Posted on: 13 May 2016
This week, Alexander Preston has money on his mind.
‘Find a penny, pick it up and all day long you’ll have good luck’. Perhaps not for those with paraskevidekatriaphobia, as today is best avoided. Indeed, the days of the penny seem numbered.
The coin is being withdrawn from circulation by the Canadian government, following the likes of Australia, Brazil, and Sweden.
The apparent demise of the penny is representative of a wider trend. In May 2015, the UK’s Payments Council said the use of cash by consumers, businesses and financial organisations fell to 48% of payments in the preceding year.
The remaining 52% was made up of electronic transactions.
The Payments Council, which oversees the system of transactions, said that moves towards debit card, contactless and mobile payments would drive the move away from cash, with cash volumes expected to fall by 30% over the next 10 years. It’s rare that I find any coins or notes in my wallet these days.
It’s a sentiment echoed by the Co-operative supermarket, which in recent weeks predicted that payments by mobile phone will exceed cash in the next decade. It claims that 65% of purchases in 2025 will be via mobiles, with bank cards and cash an historical throwback.
At this year’s PEC in Hamburg, IFPL and Panasonic outlined their respective responses. For instance, Panasonic’s Waterfront seat has an NFC feature. An unscientific poll of the room’s audience by IFPL highlighted the fact we, as consumers’ still place greater trust in contactless cards rather than mobile wallets, but the signs are certainly there that the tide is changing.

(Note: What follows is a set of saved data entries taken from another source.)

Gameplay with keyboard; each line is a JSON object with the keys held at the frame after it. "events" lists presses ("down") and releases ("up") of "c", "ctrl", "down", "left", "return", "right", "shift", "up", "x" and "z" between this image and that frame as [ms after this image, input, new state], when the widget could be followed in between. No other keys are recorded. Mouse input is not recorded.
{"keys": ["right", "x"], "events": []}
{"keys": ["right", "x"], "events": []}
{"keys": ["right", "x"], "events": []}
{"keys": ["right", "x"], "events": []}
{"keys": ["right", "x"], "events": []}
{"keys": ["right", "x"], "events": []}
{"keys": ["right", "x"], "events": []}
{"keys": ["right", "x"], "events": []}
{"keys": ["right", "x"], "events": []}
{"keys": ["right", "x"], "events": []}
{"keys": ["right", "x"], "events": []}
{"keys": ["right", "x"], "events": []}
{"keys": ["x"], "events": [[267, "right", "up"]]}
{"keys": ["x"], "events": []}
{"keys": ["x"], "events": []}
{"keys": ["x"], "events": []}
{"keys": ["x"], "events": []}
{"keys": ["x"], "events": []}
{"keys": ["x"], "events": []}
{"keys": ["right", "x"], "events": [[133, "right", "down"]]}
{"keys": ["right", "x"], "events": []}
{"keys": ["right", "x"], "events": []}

On a more scientific front, the digital infrastructure for mobile payments is becoming more coherent. Work towards greater standardisation in payment terminals is taking place, a very necessary objective, given the quicker refresh rate in mobile phone technology. Elsewhere, more collaboration between all stakeholders is actively taking place, which will ensure that consumers, merchants, OEMs and businesses benefit from mobile payments.
Contactless and mobile maybe the future, but the scramble down the back of the sofa for loose change, is set to continue, for some time yet.